We got a look at the Irish last time we saw Thrones of Britannia, the Total War Saga spin-off, and this time around the Welsh kingdom of Gwined and the viking realm of Northymbre were in the spotlight. The Welsh are led by King Anararaut, and start with a highly defensible position on the island of Ynis Mon – modern day Anglesey. Anaraut’s father, Rhodri the Great, was a great king who brought the Welsh together, but after his death, his sons have somewhat predictably fallen to infighting. As is often the case in Total War, you’ll have to unify your neck of the woods to establish a stable base for going after enemies further afield. Luckily, the rugged terrain of Wales will make it just a bit easier to hold off outside invaders until the civil war is wrapped up.

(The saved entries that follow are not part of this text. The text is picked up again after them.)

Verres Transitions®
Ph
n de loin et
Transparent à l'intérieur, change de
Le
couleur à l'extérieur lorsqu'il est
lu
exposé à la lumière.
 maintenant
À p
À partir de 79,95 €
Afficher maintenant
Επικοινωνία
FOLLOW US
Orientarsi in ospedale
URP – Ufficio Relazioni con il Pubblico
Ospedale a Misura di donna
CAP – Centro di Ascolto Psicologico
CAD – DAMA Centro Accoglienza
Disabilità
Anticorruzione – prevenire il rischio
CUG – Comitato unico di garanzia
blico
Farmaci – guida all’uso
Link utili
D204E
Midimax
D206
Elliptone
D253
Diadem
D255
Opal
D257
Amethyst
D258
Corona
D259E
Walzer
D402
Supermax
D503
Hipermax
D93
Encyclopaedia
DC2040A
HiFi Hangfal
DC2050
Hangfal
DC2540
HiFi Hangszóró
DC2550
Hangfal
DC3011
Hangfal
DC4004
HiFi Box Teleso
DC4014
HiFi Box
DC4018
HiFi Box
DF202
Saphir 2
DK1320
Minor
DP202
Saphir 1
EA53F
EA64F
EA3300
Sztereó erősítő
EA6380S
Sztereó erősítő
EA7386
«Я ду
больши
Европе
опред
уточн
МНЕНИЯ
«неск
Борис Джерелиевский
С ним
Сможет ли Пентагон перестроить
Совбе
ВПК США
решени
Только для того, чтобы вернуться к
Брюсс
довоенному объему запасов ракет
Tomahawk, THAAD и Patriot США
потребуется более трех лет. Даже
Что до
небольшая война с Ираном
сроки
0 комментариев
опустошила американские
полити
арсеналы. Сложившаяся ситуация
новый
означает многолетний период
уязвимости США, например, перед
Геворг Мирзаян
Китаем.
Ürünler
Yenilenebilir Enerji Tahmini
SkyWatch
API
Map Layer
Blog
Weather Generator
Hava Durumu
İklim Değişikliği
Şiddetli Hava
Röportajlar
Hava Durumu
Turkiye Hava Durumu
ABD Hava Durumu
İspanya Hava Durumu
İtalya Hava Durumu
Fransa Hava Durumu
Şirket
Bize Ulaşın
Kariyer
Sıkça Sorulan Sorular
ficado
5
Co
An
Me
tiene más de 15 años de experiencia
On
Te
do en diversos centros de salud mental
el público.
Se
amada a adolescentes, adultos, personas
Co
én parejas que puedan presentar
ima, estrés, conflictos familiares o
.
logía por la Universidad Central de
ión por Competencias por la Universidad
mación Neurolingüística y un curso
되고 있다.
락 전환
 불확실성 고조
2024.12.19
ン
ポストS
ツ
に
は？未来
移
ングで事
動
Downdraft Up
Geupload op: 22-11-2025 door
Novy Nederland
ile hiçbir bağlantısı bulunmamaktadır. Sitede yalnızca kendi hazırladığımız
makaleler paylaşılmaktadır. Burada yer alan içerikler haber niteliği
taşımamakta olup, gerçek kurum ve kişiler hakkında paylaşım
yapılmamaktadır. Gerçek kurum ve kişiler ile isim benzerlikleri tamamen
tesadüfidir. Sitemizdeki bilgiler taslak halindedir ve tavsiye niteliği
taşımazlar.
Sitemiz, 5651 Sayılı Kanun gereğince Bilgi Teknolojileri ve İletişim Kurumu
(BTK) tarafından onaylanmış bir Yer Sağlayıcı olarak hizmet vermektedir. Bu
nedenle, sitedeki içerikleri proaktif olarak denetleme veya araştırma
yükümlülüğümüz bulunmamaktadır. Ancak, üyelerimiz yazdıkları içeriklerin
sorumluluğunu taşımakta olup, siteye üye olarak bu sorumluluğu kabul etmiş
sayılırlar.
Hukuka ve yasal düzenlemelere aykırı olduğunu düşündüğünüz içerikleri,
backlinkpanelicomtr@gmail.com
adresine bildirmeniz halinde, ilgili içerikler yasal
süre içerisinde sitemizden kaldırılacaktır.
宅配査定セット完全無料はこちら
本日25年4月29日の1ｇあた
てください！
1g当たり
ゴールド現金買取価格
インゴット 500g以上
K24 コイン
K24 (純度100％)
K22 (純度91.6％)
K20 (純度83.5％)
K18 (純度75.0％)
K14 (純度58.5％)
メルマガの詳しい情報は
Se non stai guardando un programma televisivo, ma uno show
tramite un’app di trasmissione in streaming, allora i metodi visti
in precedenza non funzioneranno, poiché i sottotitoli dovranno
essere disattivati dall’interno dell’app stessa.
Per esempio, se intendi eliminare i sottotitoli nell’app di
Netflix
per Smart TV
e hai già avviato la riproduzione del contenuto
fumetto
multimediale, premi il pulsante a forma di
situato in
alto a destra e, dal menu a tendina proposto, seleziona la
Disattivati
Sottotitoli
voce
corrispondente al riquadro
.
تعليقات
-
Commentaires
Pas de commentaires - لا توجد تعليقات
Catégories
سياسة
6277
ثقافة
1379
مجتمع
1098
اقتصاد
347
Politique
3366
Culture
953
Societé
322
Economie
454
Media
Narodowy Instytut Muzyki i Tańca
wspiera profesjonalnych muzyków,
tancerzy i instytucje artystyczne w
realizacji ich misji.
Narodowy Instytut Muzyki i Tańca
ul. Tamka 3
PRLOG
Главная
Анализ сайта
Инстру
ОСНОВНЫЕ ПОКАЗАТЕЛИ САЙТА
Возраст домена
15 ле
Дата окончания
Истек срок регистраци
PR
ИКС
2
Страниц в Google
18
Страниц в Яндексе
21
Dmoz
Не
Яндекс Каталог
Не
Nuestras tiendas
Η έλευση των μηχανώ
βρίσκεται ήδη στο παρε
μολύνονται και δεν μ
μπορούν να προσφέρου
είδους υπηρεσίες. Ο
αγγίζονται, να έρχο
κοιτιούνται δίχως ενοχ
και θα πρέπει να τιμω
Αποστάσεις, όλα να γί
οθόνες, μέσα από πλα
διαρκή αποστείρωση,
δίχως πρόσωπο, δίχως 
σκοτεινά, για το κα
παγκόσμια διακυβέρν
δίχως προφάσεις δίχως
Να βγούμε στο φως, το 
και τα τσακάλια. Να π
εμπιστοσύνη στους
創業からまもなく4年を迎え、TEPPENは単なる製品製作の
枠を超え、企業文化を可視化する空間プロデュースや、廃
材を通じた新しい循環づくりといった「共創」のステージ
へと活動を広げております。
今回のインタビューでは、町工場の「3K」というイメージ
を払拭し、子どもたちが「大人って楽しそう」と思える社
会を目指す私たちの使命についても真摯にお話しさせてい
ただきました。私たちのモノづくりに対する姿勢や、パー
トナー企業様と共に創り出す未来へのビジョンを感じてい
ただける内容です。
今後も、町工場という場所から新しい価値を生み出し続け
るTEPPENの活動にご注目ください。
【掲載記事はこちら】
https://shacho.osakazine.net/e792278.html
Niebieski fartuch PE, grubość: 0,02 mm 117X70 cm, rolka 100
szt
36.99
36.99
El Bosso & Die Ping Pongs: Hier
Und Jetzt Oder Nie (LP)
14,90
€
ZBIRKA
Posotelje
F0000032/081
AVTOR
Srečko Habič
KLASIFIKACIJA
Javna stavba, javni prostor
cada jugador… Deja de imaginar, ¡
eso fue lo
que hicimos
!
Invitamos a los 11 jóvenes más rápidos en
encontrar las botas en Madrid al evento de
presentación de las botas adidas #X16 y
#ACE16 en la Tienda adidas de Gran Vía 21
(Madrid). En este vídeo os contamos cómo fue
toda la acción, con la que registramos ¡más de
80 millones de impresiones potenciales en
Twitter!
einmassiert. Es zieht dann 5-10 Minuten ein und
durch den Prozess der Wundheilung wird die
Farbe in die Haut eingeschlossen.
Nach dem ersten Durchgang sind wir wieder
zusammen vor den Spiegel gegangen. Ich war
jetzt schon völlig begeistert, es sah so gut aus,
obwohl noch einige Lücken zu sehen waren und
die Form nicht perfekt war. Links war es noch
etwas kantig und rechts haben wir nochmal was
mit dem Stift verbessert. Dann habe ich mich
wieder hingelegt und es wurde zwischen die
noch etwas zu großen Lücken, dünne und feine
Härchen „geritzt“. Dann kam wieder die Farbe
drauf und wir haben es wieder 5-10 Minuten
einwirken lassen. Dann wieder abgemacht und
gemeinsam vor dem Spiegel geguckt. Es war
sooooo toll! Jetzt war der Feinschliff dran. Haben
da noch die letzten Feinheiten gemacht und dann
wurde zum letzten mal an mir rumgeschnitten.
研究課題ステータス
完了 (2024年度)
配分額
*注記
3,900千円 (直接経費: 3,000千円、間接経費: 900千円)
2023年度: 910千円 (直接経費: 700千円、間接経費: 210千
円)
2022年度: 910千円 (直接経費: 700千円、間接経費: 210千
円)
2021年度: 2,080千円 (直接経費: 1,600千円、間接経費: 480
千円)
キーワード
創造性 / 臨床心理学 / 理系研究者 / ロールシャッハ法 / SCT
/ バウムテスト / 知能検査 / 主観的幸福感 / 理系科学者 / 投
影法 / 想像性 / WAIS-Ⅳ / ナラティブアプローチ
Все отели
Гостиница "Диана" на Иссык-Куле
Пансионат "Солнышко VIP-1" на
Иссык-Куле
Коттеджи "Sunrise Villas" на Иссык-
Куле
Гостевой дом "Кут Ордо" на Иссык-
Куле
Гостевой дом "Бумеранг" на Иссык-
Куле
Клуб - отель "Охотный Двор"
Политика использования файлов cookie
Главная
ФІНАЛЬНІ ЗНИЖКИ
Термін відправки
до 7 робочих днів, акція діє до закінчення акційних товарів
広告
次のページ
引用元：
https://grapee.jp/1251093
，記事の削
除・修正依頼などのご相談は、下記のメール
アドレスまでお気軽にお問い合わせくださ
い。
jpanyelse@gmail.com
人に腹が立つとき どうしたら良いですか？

As you gain more land, you’ll have to start concerning yourself with the new Estates system. Estates are a resource gained from capturing agricultural settlements like farms and orchards. Your faction leader will take possession of them initially, but characters like governors will grow resentful and rebellious if they aren’t given what they feel is their fair share of the total estates you own. Thus, with each new conquest, you’ll have to decide how to divide up any new estates amongst your followers. On the bright side, handing out estates is one of the easiest and quickest ways to raise a character’s Loyalty – which is crucial if you want to keep them from rebelling against your rule.
The Welsh’s unique cultural mechanic is Heroism, representing an era in the region’s history when legends about larger-than-life figures like King Arthur were starting to gain popularity and shape the identity of the people who saw themselves as the original Britons. Winning battles, having control over Welsh culture provinces, and leveling up your generals will have a positive impact on your Heroism rating, which provides strong bonuses as it builds.
On the battlefield, the Welsh have the best archers and some of the best cavalry around. Their top-tier longbowman can fire further and do more damage than any other bow unit. This comes coupled with changes to how arrows work in Thrones of Britannia – they now have a chance of scoring critical hits that kill instantly, so units being fired upon can now take casualties even on the first volley, whereas in previous Total War games that would only happen when enough damage had been done to a unit’s hitpoints from repeated volleys.
Cavalry have quite a bit of a different role in Thrones of Britannia than in many other Total War games – as they did in this era of British history – since cultures like the Welsh, Anglo-Saxons, and Vikings didn’t really make use of a lot of heavy horsemen as core components of their armies. Rather, cavalry are a lot more about speed, maneuverability, and flanking. Trying to charge directly at the front of a shield wall is going to totally waste all of a cavalry unit’s main advantages. You’ll want to use them for side and rear charges and for chasing down lightly-armored units like archers. They can’t really be trusted to tank it out in a long melee engagement, so it’s all about knowing when to press the attack and when to pull back.
Northymbre, led by Guthfrid, is one of the two Anglo-Norse factions descended from the Great Viking Army that attacked Britain about 15 years before the campaign starts. They have just suffered a defeat at the hands of the English at the Battle of Edington, and are for once on the defensive, trying to consolidate their conquests. The unique mechanic for these factions is called Here King, and represents the balance between pleasing the English subjects they now rule over while still providing opportunities for conflict and plunder their viking warriors crave. Keeping the locals happy will give economic and public order benefits, while making them angry can destabilize your realm. Keeping the army happy will give you bonuses in combat, and penalties if their lust for adventure is not appeased.
Northymbre, specifically, has the unique trait Ragnar’s Legacy, which has them seek to avenge the death of the legendary Ragnar Lodbrok, earning bonuses along the way.
In battle, the Great Viking Army is all about making use of their excellent axe units, which are ideally suited for cutting through shields and thick armor alike. Units like the shield-biter and berserker can enter a frenzy that makes them terrifyingly dangerous to nearby friends and foes alike. They also fight well in a shield wall, a formation available to most faction’s shielded infantry that gives some charge defense and provides excellent deflection against missiles. Their cavalry isn’t the greatest around, but great, offense-focused shock infantry can serve to make up for this when well-positioned.